PAGE EXCERPT:
* * * * * * * * *
So, I was on the Yahoo! Finance page today to see if my bank, WAMU, is still around (I know, that is a scary way to look at life, but heck, that is the Bush economy nowadays), and before I got to the point of looking at WAMU's stock price to see if it was still listed, I noticed a video that read: "Sen. Bunning on McCain, Cox, and Bailouts" so I was intrigued and watched the 7:30 minute video at http://cosmos.bcst.yahoo.com/....
I am not sure how to add a video so I apologize for sending you to Fox's site to watch it...but it is interesting because in the beginning of the video is where Bunning slams McCain as follows:
Commentator:
First of all, what do you make of John McCain's call for the firing of [SEC Chairman] Mr. Cox?
Bunning, a Republican from Kentucky responds with:
Well, I am a little shocked because Chris Cox's responsibilities is not watching the mortgage markets, that is the Federal Reserve's job and since 1994, Alan Greenspan and presently Ben Bernanke have vacated that job and not done it.
* * * * * * * * *
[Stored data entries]

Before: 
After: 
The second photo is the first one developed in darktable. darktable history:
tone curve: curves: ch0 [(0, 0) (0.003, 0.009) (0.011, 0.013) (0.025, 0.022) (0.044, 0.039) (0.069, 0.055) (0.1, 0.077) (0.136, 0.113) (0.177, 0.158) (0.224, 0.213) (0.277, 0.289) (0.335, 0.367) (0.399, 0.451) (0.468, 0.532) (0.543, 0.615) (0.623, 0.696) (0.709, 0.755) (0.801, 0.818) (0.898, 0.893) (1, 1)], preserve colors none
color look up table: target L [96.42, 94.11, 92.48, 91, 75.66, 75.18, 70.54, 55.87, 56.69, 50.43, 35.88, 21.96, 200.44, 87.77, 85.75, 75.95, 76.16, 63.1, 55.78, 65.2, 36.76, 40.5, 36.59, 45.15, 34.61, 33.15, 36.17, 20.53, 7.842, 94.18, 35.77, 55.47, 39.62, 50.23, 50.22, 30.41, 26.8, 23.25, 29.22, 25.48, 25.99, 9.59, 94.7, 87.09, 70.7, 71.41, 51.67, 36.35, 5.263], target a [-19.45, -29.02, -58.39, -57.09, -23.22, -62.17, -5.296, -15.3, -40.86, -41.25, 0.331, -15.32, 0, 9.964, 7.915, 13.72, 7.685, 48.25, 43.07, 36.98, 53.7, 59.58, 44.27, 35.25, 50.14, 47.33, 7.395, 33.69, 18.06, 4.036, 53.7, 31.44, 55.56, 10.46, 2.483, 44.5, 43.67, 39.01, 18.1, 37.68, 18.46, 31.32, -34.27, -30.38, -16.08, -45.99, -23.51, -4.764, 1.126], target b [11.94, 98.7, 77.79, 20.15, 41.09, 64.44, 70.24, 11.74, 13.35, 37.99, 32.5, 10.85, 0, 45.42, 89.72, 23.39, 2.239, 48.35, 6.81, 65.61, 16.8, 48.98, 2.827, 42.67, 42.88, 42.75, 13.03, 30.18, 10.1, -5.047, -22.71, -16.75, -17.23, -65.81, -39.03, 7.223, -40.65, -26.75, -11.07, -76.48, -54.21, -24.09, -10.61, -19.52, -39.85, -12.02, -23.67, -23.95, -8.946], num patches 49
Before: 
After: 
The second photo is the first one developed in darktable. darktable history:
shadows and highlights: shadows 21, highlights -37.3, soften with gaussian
* * * * * * * * *
GOALS:
(1) Which people does the post about Senator Bunning mention by name? List every one.
(2) Retype the part of the post about Senator Bunning that starts with "So, I was on" and goes on through "video at http://cosmos.bcst.yahoo.com/....".
(3) Sum up the post about Senator Bunning in two sentences.

SOLUTIONS BY TASK:
(1)
- Bush
- Bunning
- John McCain
- Chris Cox
- Alan Greenspan
- Ben Bernanke

(2)
So, I was on the Yahoo! Finance page today to see if my bank, WAMU, is still around (I know, that is a scary way to look at life, but heck, that is the Bush economy nowadays), and before I got to the point of looking at WAMU's stock price to see if it was still listed, I noticed a video that read: "Sen. Bunning on McCain, Cox, and Bailouts" so I was intrigued and watched the 7:30 minute video at http://cosmos.bcst.yahoo.com/....

(3) While on Yahoo! Finance to check whether WAMU was still listed, the writer watched a video titled "Sen. Bunning on McCain, Cox, and Bailouts." In it, Kentucky Republican Bunning says he is shocked by John McCain's call to fire SEC Chairman Chris Cox, since watching the mortgage markets is the Federal Reserve's job, which Alan Greenspan and now Ben Bernanke have not done since 1994.